I am using wandb with transformers library on a conda environment created on an HPC machine. When I create the environment and install the libraries, the certificate exists under the path /conda_environments//lib/python3.8/site-packages/certifi/cacert.pem
Then after a specific time of training monitoring (around 10 hours), the certificate disappears, and I get the following error, and then the training and the monitoring are stopped.
OSError: Could not find a suitable TLS CA certificate bundle, invalid path: /scratch/hpc//conda_environments//lib/python3.8/site-packages/certifi/cacert.pem
wandb: ERROR Internal wandb error: file data was not synced
There is a similar issue on the GitHub repo of wandb
I reproduced this issue several times with different models and different pipelines to check that it was not something related to my code. The common pattern is that this happened only for long training (more than 10 hours)
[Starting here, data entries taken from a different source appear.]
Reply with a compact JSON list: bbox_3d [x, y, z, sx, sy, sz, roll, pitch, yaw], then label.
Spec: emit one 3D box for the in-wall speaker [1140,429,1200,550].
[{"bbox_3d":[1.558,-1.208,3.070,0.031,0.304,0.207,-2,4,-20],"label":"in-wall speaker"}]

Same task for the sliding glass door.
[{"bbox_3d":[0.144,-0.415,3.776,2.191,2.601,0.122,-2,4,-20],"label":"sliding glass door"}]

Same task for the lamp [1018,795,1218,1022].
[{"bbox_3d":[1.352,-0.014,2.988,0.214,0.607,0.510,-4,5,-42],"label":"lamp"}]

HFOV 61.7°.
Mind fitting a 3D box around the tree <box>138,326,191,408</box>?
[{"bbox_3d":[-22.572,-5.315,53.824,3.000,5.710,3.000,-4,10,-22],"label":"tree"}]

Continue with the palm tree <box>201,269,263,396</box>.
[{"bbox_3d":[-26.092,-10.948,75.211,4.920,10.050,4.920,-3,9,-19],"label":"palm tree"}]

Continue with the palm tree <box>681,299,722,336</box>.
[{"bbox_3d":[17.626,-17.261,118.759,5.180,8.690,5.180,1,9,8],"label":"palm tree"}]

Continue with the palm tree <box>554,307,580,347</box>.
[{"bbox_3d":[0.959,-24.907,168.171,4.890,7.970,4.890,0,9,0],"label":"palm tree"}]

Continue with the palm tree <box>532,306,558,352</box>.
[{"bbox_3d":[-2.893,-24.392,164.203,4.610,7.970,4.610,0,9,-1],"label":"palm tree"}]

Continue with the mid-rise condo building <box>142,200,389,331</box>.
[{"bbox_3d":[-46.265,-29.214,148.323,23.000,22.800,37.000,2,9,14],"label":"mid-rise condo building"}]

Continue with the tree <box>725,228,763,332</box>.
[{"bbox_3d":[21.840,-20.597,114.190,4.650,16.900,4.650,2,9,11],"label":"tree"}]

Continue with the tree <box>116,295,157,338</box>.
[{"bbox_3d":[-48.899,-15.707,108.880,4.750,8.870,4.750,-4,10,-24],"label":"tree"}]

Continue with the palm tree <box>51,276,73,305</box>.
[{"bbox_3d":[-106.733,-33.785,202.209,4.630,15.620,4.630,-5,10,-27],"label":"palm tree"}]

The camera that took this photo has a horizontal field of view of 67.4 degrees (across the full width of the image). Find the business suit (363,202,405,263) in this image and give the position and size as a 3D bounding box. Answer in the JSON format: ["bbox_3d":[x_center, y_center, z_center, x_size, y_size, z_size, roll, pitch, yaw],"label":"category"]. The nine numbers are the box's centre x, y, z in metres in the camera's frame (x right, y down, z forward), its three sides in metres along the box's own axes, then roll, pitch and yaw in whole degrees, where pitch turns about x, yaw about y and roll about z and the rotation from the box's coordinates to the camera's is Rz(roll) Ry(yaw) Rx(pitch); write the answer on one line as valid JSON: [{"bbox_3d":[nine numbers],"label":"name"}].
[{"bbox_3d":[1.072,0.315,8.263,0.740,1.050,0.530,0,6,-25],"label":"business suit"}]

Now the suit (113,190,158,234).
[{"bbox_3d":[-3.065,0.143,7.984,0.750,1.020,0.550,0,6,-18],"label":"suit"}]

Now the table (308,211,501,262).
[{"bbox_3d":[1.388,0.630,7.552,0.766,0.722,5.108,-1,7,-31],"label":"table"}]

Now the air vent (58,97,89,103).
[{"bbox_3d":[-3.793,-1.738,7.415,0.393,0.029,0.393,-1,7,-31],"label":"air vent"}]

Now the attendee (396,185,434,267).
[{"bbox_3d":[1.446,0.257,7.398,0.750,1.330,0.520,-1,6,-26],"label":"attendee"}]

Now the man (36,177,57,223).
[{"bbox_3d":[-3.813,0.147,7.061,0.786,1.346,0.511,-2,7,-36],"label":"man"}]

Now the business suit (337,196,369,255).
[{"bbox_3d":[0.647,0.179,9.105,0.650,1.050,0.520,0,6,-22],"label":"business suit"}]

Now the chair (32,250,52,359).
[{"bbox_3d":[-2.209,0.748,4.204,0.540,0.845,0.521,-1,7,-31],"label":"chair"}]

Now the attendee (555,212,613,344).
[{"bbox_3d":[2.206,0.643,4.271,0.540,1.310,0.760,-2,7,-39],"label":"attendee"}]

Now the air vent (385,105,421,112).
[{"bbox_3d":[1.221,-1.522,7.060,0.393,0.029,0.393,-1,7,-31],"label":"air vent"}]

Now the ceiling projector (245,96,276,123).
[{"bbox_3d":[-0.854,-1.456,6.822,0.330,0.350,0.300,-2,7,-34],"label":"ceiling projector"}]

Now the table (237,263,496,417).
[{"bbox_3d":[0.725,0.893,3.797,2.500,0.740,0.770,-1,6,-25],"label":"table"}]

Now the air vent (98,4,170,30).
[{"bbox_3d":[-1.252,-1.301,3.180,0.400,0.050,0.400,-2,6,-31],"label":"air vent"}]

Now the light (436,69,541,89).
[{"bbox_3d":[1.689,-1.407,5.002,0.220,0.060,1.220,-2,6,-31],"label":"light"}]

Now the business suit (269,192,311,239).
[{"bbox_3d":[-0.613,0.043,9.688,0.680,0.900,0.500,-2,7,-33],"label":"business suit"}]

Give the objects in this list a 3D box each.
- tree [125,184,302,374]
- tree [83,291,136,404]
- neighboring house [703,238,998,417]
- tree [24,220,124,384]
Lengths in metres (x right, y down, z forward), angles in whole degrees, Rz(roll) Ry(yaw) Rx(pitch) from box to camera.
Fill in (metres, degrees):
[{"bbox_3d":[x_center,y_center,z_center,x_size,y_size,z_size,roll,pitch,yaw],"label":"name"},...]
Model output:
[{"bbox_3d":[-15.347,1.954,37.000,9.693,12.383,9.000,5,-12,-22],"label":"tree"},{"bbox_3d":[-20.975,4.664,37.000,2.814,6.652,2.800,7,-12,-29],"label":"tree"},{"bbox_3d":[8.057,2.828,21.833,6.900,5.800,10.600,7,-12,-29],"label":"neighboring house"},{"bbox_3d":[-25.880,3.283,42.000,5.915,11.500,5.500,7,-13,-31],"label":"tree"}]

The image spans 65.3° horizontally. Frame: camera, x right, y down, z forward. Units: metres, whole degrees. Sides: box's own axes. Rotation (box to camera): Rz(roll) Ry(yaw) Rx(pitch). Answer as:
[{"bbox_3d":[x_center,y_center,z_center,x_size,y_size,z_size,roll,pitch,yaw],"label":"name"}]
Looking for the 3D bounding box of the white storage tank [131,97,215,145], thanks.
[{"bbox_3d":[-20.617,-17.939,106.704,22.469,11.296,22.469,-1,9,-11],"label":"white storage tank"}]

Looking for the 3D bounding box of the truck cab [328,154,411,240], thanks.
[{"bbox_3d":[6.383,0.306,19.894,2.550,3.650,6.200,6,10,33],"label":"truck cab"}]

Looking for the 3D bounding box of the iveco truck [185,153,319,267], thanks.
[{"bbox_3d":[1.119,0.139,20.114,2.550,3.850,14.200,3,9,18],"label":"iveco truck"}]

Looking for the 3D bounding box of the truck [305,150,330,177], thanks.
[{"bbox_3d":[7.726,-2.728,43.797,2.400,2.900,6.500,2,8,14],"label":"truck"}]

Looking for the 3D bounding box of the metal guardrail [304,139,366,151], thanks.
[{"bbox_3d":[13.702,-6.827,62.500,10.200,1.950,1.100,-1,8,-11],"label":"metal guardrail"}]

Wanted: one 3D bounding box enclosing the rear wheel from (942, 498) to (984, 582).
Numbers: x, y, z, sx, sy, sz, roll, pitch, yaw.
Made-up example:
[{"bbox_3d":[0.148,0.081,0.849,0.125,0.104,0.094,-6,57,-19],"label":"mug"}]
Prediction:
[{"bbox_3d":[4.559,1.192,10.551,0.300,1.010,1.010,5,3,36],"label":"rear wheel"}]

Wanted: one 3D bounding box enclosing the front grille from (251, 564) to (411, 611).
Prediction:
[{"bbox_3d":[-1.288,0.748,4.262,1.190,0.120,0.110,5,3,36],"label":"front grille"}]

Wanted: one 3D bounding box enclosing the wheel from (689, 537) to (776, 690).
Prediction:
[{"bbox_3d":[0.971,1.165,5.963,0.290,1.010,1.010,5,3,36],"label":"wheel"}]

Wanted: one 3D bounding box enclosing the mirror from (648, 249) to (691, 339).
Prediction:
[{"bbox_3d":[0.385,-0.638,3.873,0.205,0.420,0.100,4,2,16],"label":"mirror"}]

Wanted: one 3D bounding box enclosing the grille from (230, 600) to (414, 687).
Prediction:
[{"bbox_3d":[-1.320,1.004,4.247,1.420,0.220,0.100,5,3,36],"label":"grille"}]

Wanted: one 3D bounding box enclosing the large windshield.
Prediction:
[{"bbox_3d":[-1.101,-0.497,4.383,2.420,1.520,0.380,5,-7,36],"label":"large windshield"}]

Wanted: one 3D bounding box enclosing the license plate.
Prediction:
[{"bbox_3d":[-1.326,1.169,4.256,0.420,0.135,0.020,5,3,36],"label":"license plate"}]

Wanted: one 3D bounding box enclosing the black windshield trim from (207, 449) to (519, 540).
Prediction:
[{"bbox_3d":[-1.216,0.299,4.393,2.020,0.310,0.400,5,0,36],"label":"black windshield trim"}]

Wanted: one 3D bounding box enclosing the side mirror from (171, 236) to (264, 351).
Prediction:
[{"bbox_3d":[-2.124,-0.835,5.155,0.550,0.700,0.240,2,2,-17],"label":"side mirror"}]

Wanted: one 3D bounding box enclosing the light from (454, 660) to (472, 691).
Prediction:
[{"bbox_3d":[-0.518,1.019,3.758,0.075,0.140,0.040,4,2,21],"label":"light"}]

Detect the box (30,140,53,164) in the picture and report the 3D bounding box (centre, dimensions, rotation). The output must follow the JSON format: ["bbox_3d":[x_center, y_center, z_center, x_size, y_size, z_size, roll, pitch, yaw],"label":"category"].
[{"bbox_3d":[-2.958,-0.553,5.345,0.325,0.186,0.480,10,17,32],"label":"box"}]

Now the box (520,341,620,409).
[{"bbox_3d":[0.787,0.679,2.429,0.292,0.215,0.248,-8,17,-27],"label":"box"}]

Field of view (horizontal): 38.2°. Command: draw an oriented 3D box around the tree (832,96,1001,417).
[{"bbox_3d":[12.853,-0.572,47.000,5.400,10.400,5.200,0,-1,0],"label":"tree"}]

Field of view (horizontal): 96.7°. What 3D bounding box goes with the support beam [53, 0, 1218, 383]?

Just some questions to get a better understanding of the issue:
Are you on Public Cloud or a Local Instance?
If you are on a Local Instance, could you send the Debug Bundle? An admin of the instance can get it from the /system-admin page → top right corner W&B icon → Debug Bundle.
If you are on the Public Cloud, could you send your debug.log and debug-internal.log for the run? To get the debug.log and debug-internal.log files, go to the wandb folder in your computer’s working directory. The folder has subfolders named run-DATETIME-ID, which correspond to specific runs. Could you retrieve the debug logs for a run that stopped?